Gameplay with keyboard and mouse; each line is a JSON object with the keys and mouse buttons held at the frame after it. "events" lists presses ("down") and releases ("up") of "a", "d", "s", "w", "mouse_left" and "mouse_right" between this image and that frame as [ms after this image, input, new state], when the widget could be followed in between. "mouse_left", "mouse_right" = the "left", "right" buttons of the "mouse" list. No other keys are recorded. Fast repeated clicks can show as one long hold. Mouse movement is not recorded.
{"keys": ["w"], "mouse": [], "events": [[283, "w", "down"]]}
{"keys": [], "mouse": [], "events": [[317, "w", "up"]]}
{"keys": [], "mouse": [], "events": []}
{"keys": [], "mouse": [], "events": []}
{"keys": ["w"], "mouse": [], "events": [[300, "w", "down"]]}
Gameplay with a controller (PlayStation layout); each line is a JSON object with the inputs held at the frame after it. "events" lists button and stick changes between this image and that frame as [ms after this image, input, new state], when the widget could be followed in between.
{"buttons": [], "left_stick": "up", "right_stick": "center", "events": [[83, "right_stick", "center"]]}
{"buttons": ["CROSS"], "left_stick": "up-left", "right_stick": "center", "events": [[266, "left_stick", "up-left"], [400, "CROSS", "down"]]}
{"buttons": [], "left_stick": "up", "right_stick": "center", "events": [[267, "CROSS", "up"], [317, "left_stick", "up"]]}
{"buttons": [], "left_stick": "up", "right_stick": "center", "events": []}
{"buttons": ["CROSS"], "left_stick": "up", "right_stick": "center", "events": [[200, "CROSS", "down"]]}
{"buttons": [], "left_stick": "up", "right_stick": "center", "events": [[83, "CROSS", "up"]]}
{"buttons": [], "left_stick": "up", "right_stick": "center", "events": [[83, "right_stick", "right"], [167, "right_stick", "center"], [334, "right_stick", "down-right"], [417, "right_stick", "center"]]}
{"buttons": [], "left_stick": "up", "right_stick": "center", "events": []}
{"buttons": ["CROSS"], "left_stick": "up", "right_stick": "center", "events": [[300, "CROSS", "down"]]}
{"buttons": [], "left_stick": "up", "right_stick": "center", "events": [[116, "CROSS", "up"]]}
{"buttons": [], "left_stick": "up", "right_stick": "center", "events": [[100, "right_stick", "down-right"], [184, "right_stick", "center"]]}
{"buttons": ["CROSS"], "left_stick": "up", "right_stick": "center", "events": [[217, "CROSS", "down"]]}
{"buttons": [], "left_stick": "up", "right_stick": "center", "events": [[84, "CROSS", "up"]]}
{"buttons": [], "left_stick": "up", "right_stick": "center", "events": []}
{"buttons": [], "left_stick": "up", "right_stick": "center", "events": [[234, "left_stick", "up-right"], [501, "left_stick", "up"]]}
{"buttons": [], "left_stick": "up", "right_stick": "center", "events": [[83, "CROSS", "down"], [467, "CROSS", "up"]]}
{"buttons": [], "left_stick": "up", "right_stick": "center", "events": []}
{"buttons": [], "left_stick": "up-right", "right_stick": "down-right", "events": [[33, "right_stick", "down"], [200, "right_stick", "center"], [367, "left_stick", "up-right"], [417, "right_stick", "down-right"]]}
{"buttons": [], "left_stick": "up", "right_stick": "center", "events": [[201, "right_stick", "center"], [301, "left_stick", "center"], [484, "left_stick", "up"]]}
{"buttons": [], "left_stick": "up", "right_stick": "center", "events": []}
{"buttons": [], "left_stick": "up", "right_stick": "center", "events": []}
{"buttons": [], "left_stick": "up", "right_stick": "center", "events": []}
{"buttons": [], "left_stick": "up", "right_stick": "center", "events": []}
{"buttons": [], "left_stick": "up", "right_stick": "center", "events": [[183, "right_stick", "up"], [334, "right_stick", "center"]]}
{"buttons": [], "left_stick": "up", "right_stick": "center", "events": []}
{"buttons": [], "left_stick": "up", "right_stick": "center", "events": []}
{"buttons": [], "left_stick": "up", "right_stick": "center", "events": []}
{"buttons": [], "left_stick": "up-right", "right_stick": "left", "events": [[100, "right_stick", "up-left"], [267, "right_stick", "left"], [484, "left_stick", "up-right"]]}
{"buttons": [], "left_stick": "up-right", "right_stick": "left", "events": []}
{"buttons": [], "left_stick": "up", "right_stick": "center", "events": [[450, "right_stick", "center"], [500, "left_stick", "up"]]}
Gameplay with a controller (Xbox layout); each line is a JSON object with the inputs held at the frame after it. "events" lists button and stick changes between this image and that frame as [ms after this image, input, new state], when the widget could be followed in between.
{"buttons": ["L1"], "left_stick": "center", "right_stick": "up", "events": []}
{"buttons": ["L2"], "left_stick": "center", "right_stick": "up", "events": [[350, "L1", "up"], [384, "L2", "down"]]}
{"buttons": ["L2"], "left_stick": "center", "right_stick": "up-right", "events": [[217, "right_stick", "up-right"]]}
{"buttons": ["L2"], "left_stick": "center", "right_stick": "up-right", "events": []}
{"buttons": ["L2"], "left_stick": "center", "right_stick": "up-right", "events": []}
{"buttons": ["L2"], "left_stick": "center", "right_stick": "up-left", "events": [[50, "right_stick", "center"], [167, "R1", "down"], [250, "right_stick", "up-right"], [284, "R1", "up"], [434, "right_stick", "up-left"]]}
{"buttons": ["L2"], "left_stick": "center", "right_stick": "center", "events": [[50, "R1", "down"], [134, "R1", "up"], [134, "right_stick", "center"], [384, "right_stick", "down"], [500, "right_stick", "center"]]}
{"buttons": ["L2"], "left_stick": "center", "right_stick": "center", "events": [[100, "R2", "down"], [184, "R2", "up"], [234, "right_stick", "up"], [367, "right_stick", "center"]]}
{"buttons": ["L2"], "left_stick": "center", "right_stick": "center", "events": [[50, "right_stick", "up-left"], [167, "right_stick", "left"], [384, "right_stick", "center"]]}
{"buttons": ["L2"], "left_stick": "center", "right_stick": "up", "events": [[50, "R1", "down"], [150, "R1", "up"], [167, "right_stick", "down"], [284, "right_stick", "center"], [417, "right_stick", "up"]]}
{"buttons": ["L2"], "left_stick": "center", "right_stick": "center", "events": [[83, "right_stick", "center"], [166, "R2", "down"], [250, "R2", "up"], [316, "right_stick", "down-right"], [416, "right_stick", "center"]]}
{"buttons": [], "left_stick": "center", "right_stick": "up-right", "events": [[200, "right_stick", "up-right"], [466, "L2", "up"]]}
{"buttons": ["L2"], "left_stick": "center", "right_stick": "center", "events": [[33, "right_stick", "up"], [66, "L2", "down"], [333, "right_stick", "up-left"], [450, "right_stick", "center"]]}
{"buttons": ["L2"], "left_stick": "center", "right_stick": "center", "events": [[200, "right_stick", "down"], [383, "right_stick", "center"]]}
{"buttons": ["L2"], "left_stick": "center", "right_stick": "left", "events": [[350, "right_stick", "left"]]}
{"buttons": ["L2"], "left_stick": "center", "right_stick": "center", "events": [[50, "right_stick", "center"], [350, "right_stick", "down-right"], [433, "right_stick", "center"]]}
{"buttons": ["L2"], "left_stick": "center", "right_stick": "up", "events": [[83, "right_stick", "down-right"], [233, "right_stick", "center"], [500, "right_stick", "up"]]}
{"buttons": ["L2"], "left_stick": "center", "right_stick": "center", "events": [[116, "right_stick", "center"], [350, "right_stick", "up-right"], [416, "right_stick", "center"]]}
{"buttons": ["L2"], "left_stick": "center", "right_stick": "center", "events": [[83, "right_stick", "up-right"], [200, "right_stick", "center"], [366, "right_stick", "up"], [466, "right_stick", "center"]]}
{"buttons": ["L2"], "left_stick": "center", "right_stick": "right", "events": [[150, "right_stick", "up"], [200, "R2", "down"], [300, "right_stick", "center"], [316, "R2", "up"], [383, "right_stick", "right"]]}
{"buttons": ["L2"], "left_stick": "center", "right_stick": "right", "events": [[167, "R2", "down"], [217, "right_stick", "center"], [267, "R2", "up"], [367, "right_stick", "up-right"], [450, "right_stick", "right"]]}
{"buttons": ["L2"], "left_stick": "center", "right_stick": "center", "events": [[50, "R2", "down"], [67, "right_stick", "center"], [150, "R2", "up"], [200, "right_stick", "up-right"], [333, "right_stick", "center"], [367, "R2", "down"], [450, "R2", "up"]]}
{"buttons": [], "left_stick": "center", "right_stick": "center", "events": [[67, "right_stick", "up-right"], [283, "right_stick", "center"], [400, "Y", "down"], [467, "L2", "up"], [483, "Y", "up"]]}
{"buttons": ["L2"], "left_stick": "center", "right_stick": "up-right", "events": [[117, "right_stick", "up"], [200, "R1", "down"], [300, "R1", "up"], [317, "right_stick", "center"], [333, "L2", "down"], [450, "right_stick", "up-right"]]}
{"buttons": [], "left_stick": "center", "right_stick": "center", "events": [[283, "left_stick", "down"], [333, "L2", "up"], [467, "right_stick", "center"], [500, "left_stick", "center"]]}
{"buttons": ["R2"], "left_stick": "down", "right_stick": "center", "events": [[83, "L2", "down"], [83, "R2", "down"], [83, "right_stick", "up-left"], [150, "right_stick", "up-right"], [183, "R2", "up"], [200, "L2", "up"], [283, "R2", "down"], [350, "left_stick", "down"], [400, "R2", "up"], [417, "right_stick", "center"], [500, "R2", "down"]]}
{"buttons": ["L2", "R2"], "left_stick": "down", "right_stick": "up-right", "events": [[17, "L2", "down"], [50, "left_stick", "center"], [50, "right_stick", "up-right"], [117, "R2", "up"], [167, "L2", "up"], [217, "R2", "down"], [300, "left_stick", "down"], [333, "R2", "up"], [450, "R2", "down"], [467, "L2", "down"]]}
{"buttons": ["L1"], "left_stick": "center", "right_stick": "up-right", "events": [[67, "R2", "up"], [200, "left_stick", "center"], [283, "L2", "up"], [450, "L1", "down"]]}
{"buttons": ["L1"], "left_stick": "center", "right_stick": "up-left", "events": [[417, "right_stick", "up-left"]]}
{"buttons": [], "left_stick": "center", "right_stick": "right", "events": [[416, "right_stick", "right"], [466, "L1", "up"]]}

════════

**DIRECTIONS**:
Pick from the records each line that contains the word "changes" and show it.

**SOLVED PROBLEM**:
Gameplay with a controller (PlayStation layout); each line is a JSON object with the inputs held at the frame after it. "events" lists button and stick changes between this image and that frame as [ms after this image, input, new state], when the widget could be followed in between.
Gameplay with a controller (Xbox layout); each line is a JSON object with the inputs held at the frame after it. "events" lists button and stick changes between this image and that frame as [ms after this image, input, new state], when the widget could be followed in between.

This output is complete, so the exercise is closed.